Winter arrived at the edge of the world, and as it settled in, the sun went away and perpetual night arrived. The cat patiently explained it, but Althalus only dimly understood her explanation. He could accept it intellectually, but it still seemed to him that the sun moved around the earth instead of the other way around. With the coming of that endless night, he lost all track of days. When you get right down to it, he reasoned, there simply weren’t any days any more. He stopped looking out the windows altogether. It was almost always snowing anyway, and snow depressed him.
He was making some progress with his reading. After he’d come across one of the pictures often enough, he automatically recognized it. Words became the center of his attention.
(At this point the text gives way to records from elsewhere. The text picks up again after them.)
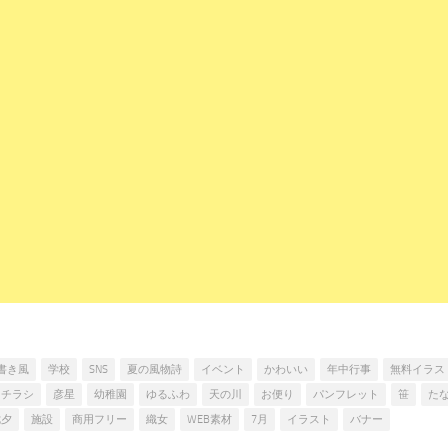
書き風
学校
SNS
夏の風物詩
イベント
かわいい
年中行事
無料イラス
チラシ
彦星
幼稚園
ゆるふわ
天の川
お便り
パンフレット
笹
た
七夕
施設
商用フリー
織女
WEB素材
7月
イラスト
バナー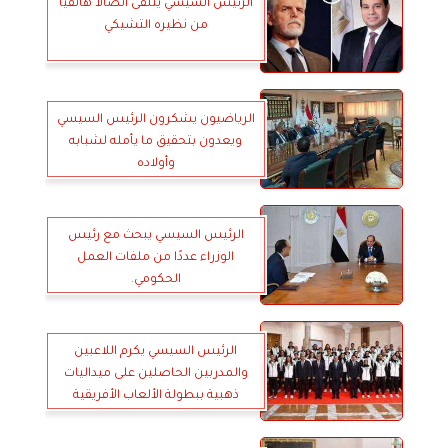
الرئيس السيسي يتلقى اتصالاً هاتفياً
من نظيره التشيكي
الرياضيون يشكرون الرئيس السيسي
ويعدون بتحقيق ما يأمله لشبابه
وأولاده
الرئيس السيسي يبحث مع رئيس
الوزراء عددًا من ملفات العمل
الحكومي.
الرئيس السيسي يكرم اللاعبين
والمدربين الحاصلين على ميداليات
ذهبية ببطولة الألعاب الأفريقية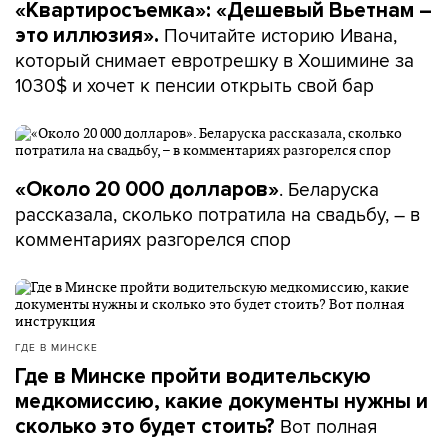
«Квартиросъемка»: «Дешевый Вьетнам –
Почитайте историю Ивана,
это иллюзия».
который снимает евротрешку в Хошимине за
1030$ и хочет к пенсии открыть свой бар
. Беларуска
«Около 20 000 долларов»
рассказала, сколько потратила на свадьбу, – в
комментариях разгорелся спор
ГДЕ В МИНСКЕ
Где в Минске пройти водительскую
медкомиссию, какие документы нужны и
Вот полная
сколько это будет стоить?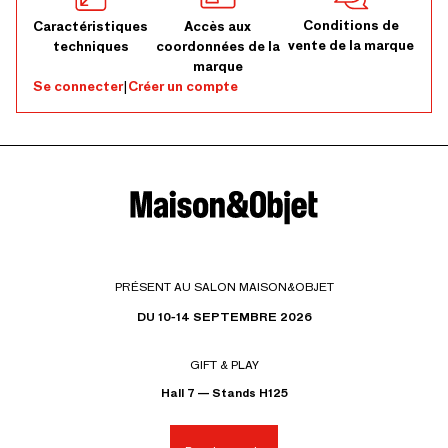
Conditions de
Caractéristiques
Accès aux
vente de la marque
techniques
coordonnées de la
marque
Se connecter
|
Créer un compte
PRÉSENT AU SALON MAISON&OBJET
DU 10-14 SEPTEMBRE 2026
GIFT & PLAY
Hall 7 — Stands H125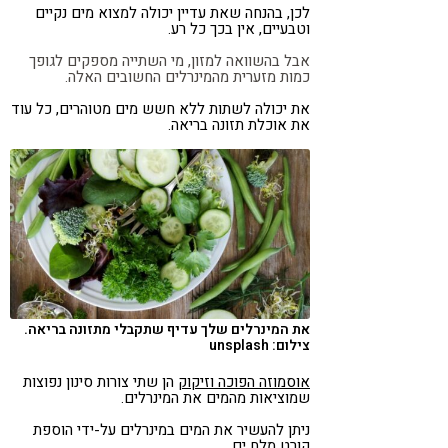
לכן, בהנחה שאת עדיין יכולה למצוא מים נקיים
וטבעיים, אין בכך כל רע.
אבל בהשוואה למזון, מי השתייה מספקים לגופך
כמות מזערית מהמינרלים החשובים האלה.
את יכולה לשתות ללא חשש מים מטוהרים, כל עוד
את אוכלת תזונה בריאה.
את המינרלים שלך עדיף שתקבלי מתזונה בריאה.
צילום: unsplash
אוסמוזה הפוכה וזיקוק
הן שתי צורות סינון נפוצות
שמוציאות מהמים את המינרלים.
ניתן להעשיר את המים במינרלים על-ידי הוספת
קורט מלח ים.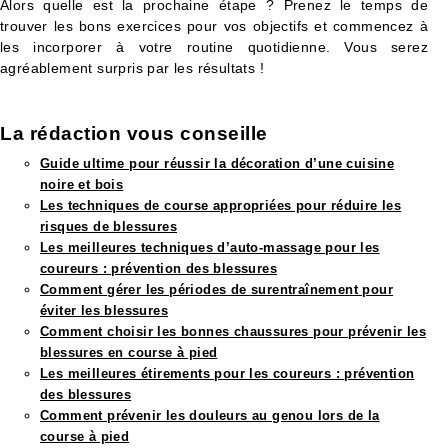
Alors quelle est la prochaine étape ? Prenez le temps de
trouver les bons exercices pour vos objectifs et commencez à
les incorporer à votre routine quotidienne. Vous serez
agréablement surpris par les résultats !
La rédaction vous conseille​
Guide ultime pour réussir la décoration d’une cuisine
noire et bois
Les techniques de course appropriées pour réduire les
risques de blessures
Les meilleures techniques d’auto-massage pour les
coureurs : prévention des blessures
Comment gérer les périodes de surentraînement pour
éviter les blessures
Comment choisir les bonnes chaussures pour prévenir les
blessures en course à pied
Les meilleures étirements pour les coureurs : prévention
des blessures
Comment prévenir les douleurs au genou lors de la
course à pied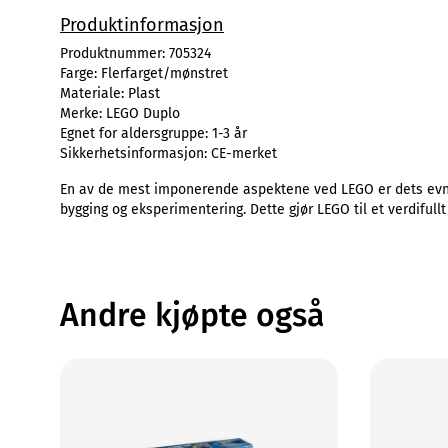
Produktinformasjon
Produktnummer:
705324
Farge:
Flerfarget/mønstret
Materiale:
Plast
Merke:
LEGO Duplo
Egnet for aldersgruppe:
1-3 år
Sikkerhetsinformasjon:
CE-merket
En av de mest imponerende aspektene ved LEGO er dets evne 
bygging og eksperimentering. Dette gjør LEGO til et verdifullt
Andre kjøpte også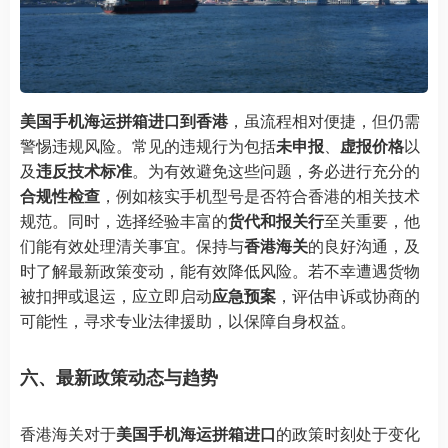
美国手机海运拼箱进口到香港
，虽流程相对便捷，但仍需
警惕违规风险。常见的违规行为包括
未申报
、
虚报价格
以
及
违反技术标准
。为有效避免这些问题，务必进行充分的
合规性检查
，例如核实手机型号是否符合香港的相关技术
规范。同时，选择经验丰富的
货代和报关行
至关重要，他
们能有效处理清关事宜。保持与
香港海关
的良好沟通，及
时了解最新政策变动，能有效降低风险。若不幸遭遇货物
被扣押或退运，应立即启动
应急预案
，评估申诉或协商的
可能性，寻求专业法律援助，以保障自身权益。
六、最新政策动态与趋势
香港海关对于
美国手机海运拼箱进口
的政策时刻处于变化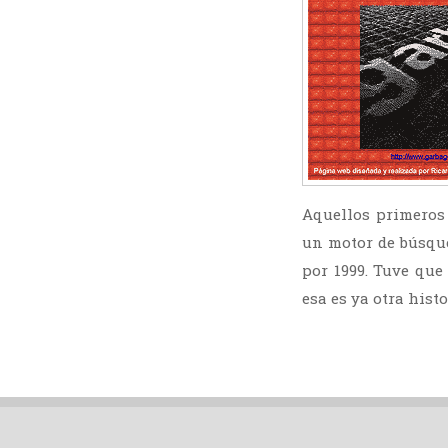
Aquellos primeros
un motor de búsqu
por 1999. Tuve qu
esa es ya otra histo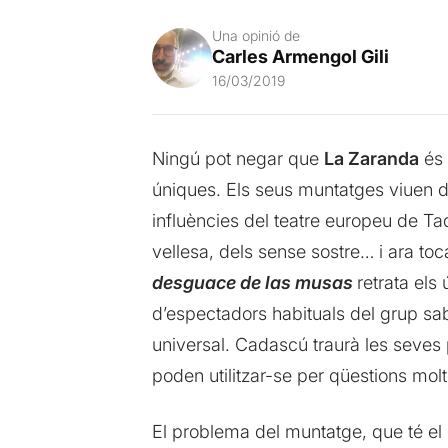
Una opinió de
Carles Armengol Gili
16/03/2019
Ningú pot negar que
La Zaranda
és 
úniques. Els seus muntatges viuen de 
influències del teatre europeu de Tad
vellesa, dels sense sostre… i ara to
desguace de las musas
retrata el
d’espectadors habituals del grup sa
universal. Cadascú traurà les seves 
poden utilitzar-se per qüestions molt
El problema del muntatge, que té el 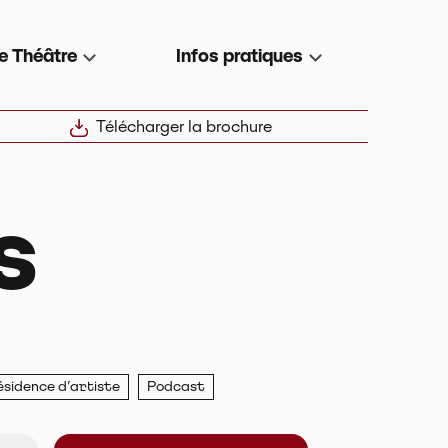
e Théâtre
Infos pratiques
Télécharger la brochure
s
ésidence d’artiste
Podcast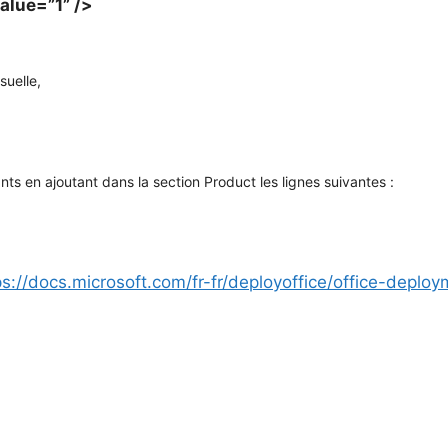
lue=”1” />
suelle, 
ants en ajoutant dans la section Product les lignes suivantes :
ps://docs.microsoft.com/fr-fr/deployoffice/office-deploy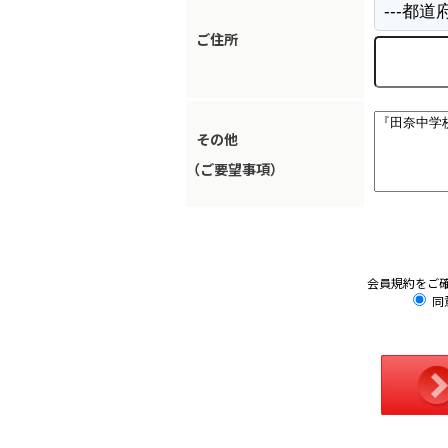
ご住所
その他
（ご要望事項）
会員規約をご
同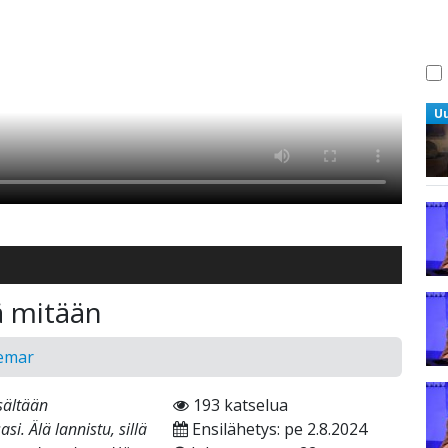
U
ä mitään
gemar
sältään
193 katselua
si. Älä lannistu, sillä
Ensilähetys: pe 2.8.2024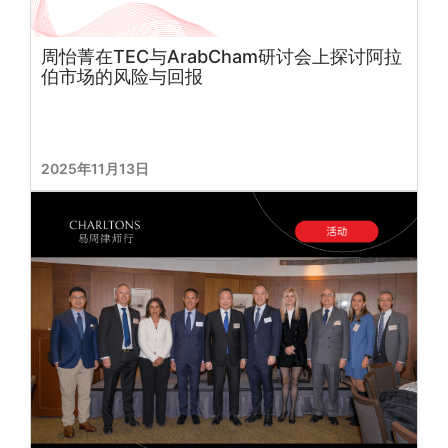
周怡菁在TEC与ArabCham研讨会上探讨阿拉
伯市场的风险与回报
2025年11月13日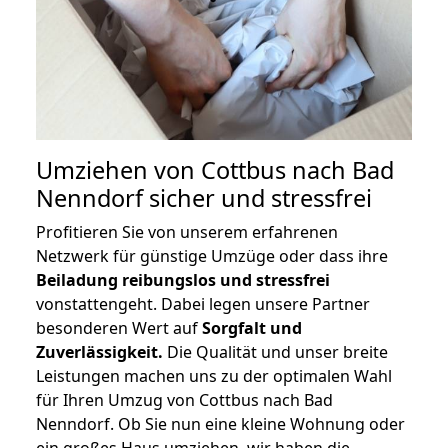
Umziehen von
Cottbus nach Bad
Nenndorf
sicher und stressfrei
Profitieren Sie von unserem erfahrenen
Netzwerk für günstige Umzüge oder dass ihre
Beiladung reibungslos und stressfrei
vonstattengeht. Dabei legen unsere Partner
besonderen Wert auf
Sorgfalt und
Zuverlässigkeit.
Die Qualität und unser breite
Leistungen machen uns zu der optimalen Wahl
für Ihren Umzug von Cottbus nach Bad
Nenndorf. Ob Sie nun eine kleine Wohnung oder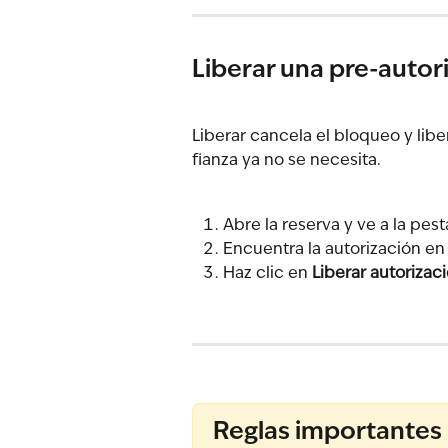
Liberar una pre-autor
Liberar cancela el bloqueo y liber
fianza ya no se necesita.
Abre la reserva y ve a la pest
Encuentra la autorización en 
Haz clic en 
Liberar autorizac
Reglas importantes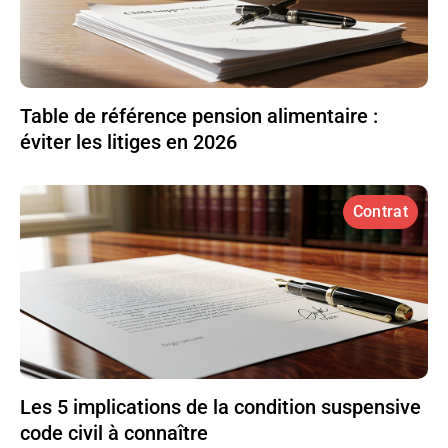
Table de référence pension alimentaire :
éviter les litiges en 2026
Contrat
Les 5 implications de la condition suspensive
code civil à connaître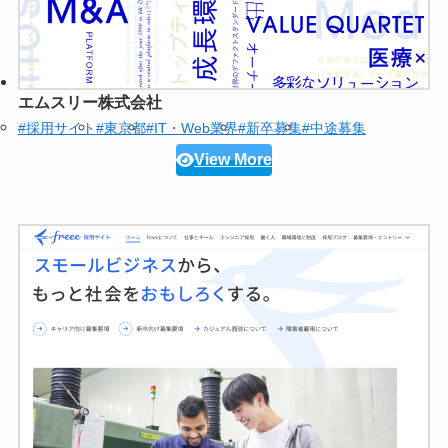
エムスリー株式会社
#採用サイト
#東京都
#IT・Web業界
#新卒募集
#中途募集
View More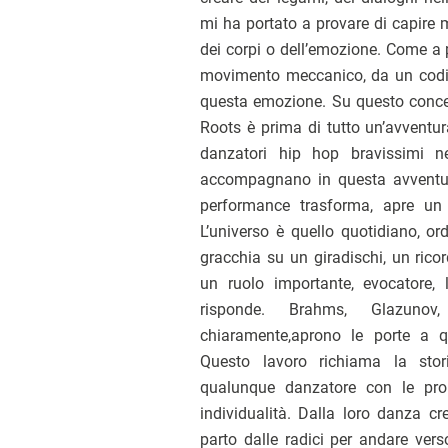
mi ha portato a provare di capire m
dei corpi o dell’emozione. Come a 
movimento meccanico, da un codic
questa emozione. Su questo conce
Roots è prima di tutto un’avventu
danzatori hip hop bravissimi n
accompagnano in questa avventu
performance trasforma, apre un al
L’universo è quello quotidiano, or
gracchia su un giradischi, un rico
un ruolo importante, evocatore,
risponde. Brahms, Glazunov,
chiaramente,aprono le porte a 
Questo lavoro richiama la stor
qualunque danzatore con le prop
individualità. Dalla loro danza cr
parto dalle radici per andare ver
‘You weren’t always a cat, were you?’ he asked his companion once when the two of them were lying on the fur-covered bed after they’d eaten.
‘I thought I’d already told you that,’ she said.
‘What were you before?’
She gave him a long, steady look with her glowing green eyes. ‘You aren’t quite ready for that information yet, Althalus. You’re fairly well settled down now. I don’t want you to start bouncing off the walls the way you did when you first arrived.’
‘Did you have a name – before you became a cat, I mean?’
‘Yes. You probably wouldn’t be able to pronounce it, though. Why do you ask?’
‘It just doesn’t seem right for me to keep calling you “cat”. That’s like saying “donkey” or “chicken”. Would it upset you if I gave you a name?’